-- start of EXERCISE INPUTS --

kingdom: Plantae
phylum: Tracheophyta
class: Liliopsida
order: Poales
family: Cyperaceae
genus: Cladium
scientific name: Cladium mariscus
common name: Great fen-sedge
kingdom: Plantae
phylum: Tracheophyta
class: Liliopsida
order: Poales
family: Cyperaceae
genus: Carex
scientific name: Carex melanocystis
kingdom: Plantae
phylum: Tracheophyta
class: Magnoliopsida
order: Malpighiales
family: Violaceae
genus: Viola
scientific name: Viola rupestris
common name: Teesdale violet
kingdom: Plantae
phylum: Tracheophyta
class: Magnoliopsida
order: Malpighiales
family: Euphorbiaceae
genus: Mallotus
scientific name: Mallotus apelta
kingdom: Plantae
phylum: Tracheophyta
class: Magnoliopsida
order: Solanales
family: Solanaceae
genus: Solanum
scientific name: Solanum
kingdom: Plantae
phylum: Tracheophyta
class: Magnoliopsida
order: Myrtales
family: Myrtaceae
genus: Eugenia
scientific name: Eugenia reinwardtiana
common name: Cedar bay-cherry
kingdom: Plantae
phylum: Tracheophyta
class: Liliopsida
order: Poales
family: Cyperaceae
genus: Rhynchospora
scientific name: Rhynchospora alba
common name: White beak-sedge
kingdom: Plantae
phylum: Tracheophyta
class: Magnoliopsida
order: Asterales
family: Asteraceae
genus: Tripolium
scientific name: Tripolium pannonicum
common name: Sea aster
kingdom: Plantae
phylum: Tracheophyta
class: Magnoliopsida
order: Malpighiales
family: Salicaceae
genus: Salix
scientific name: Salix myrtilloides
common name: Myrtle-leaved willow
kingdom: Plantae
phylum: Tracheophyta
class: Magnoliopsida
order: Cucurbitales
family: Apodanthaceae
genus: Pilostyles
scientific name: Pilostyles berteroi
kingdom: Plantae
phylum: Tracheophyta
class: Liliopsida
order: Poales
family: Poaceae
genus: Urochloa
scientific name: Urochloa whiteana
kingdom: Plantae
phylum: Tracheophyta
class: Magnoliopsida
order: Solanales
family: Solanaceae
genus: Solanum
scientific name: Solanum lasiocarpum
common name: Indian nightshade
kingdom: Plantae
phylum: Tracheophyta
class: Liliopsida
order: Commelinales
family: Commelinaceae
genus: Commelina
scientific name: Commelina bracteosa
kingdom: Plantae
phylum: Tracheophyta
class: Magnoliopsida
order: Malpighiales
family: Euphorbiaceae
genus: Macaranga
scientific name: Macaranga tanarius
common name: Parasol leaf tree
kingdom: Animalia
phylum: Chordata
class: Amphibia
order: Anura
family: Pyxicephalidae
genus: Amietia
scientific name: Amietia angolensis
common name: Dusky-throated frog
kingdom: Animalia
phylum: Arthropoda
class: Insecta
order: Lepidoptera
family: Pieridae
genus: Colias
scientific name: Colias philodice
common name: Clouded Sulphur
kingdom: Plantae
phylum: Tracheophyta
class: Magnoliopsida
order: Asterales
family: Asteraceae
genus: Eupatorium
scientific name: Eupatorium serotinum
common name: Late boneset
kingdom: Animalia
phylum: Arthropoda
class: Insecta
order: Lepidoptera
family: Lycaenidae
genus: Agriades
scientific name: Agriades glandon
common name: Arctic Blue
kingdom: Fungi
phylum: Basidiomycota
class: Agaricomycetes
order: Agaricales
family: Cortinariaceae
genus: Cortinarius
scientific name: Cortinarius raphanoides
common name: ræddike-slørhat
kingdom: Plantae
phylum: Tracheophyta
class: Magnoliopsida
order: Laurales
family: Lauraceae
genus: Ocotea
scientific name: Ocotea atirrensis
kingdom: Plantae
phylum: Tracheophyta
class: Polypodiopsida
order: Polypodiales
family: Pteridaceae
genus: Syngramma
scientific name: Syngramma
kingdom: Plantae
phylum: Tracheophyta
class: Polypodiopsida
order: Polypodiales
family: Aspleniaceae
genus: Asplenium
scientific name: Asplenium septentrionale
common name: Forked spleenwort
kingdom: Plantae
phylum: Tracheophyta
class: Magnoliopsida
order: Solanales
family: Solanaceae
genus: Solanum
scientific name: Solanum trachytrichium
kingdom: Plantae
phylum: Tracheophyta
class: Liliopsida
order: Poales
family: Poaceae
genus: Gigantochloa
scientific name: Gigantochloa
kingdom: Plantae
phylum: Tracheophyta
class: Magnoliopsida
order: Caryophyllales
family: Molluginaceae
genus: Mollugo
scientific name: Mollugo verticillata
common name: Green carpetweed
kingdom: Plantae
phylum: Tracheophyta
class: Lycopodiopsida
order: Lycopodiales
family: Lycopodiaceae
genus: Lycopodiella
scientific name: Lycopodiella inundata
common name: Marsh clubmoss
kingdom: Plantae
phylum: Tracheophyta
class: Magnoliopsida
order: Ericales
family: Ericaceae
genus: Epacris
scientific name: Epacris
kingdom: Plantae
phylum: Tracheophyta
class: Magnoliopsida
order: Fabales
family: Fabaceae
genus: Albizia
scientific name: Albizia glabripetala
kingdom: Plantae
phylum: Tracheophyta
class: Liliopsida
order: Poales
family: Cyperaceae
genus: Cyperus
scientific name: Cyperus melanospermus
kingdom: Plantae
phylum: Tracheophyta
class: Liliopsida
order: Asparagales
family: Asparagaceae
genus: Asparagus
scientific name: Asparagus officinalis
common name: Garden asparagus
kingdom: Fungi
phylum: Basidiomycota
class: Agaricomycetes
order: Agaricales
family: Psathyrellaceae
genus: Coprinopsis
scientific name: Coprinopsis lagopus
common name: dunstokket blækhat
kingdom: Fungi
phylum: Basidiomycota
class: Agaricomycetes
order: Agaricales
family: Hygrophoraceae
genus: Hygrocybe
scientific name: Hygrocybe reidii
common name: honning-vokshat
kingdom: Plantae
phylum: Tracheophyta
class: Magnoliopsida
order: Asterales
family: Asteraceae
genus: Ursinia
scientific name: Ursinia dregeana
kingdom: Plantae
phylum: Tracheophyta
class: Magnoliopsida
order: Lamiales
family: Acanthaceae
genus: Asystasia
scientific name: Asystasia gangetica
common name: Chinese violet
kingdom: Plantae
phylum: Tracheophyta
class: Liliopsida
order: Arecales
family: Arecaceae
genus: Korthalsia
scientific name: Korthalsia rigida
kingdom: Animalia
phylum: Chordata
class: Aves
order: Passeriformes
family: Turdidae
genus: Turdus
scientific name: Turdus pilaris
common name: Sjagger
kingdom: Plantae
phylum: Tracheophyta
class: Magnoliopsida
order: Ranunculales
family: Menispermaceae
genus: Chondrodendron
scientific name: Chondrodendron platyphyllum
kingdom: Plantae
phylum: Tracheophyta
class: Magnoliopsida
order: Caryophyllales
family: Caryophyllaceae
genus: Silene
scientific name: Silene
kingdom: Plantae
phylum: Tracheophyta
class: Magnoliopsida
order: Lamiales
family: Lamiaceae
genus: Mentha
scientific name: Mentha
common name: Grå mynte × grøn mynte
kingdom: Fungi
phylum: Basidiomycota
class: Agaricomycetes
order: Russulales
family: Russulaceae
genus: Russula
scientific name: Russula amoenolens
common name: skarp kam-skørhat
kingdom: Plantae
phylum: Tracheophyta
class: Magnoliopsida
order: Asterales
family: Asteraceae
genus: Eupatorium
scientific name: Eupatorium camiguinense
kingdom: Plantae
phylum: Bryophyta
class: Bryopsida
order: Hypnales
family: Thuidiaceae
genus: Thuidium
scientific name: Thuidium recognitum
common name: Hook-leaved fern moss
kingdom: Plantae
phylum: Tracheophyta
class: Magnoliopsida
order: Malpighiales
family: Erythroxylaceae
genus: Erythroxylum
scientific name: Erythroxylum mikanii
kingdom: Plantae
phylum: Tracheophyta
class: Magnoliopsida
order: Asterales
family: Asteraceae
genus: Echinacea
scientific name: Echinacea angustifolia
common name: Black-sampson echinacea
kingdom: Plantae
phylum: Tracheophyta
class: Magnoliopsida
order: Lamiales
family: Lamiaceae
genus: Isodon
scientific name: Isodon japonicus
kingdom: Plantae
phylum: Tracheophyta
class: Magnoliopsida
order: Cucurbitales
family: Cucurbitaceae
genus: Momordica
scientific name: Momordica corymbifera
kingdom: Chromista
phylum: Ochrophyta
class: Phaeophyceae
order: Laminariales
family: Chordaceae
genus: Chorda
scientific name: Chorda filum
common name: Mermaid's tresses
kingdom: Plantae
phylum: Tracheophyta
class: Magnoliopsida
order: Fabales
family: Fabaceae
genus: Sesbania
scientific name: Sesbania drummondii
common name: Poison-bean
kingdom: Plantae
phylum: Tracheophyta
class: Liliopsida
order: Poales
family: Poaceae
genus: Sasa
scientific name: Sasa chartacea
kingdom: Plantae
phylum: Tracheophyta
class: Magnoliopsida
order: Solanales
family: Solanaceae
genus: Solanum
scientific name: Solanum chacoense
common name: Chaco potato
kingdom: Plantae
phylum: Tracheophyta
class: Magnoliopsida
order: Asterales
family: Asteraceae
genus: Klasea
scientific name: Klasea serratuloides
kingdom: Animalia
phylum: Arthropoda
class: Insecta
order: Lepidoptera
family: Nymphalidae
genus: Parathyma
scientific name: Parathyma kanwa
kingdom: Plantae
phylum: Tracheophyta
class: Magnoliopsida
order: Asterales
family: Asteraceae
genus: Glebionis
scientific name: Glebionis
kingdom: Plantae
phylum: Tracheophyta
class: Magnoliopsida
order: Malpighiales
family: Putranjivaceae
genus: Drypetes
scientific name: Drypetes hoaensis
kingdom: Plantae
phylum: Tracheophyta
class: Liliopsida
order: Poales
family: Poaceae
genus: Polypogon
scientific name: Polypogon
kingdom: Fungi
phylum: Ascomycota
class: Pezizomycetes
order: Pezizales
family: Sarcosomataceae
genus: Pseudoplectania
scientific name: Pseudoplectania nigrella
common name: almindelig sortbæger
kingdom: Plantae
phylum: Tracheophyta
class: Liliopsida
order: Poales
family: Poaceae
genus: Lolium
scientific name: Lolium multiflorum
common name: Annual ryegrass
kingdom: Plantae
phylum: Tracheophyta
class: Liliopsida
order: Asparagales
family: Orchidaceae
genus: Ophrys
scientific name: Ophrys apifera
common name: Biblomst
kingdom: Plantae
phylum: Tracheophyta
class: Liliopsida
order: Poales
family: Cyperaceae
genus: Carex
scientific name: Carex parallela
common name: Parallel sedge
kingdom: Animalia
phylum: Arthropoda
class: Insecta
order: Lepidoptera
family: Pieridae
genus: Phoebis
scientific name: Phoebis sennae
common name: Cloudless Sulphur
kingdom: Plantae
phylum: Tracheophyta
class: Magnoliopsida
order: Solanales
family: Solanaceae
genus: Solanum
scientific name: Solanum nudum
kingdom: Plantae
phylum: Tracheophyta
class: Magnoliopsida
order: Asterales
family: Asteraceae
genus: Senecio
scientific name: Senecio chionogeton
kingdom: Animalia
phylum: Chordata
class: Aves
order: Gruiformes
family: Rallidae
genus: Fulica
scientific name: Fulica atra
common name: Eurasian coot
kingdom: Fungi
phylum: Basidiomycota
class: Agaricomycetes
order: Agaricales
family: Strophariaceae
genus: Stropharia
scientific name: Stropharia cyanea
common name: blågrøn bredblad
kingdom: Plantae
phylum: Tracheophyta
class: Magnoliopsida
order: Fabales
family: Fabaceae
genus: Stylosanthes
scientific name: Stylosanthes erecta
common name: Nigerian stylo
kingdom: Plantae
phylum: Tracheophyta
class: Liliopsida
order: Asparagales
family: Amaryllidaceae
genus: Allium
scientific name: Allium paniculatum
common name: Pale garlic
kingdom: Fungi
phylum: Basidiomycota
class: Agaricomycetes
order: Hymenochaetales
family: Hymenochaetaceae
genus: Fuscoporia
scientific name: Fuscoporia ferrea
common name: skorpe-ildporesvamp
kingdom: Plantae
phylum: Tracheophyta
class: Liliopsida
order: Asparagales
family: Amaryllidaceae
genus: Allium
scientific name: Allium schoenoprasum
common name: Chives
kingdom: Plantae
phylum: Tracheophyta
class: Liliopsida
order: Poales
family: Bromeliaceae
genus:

-- end of EXERCISE INPUTS --

Arrange the lines above as a numbered list, leaving out any blank lines, starting from the beginning of the records and continuing through the line containing "genus: Eugenia".

1. kingdom: Plantae
2. phylum: Tracheophyta
3. class: Liliopsida
4. order: Poales
5. family: Cyperaceae
6. genus: Cladium
7. scientific name: Cladium mariscus
8. common name: Great fen-sedge
9. kingdom: Plantae
10. phylum: Tracheophyta
11. class: Liliopsida
12. order: Poales
13. family: Cyperaceae
14. genus: Carex
15. scientific name: Carex melanocystis
16. kingdom: Plantae
17. phylum: Tracheophyta
18. class: Magnoliopsida
19. order: Malpighiales
20. family: Violaceae
21. genus: Viola
22. scientific name: Viola rupestris
23. common name: Teesdale violet
24. kingdom: Plantae
25. phylum: Tracheophyta
26. class: Magnoliopsida
27. order: Malpighiales
28. family: Euphorbiaceae
29. genus: Mallotus
30. scientific name: Mallotus apelta
31. kingdom: Plantae
32. phylum: Tracheophyta
33. class: Magnoliopsida
34. order: Solanales
35. family: Solanaceae
36. genus: Solanum
37. scientific name: Solanum
38. kingdom: Plantae
39. phylum: Tracheophyta
40. class: Magnoliopsida
41. order: Myrtales
42. family: Myrtaceae
43. genus: Eugenia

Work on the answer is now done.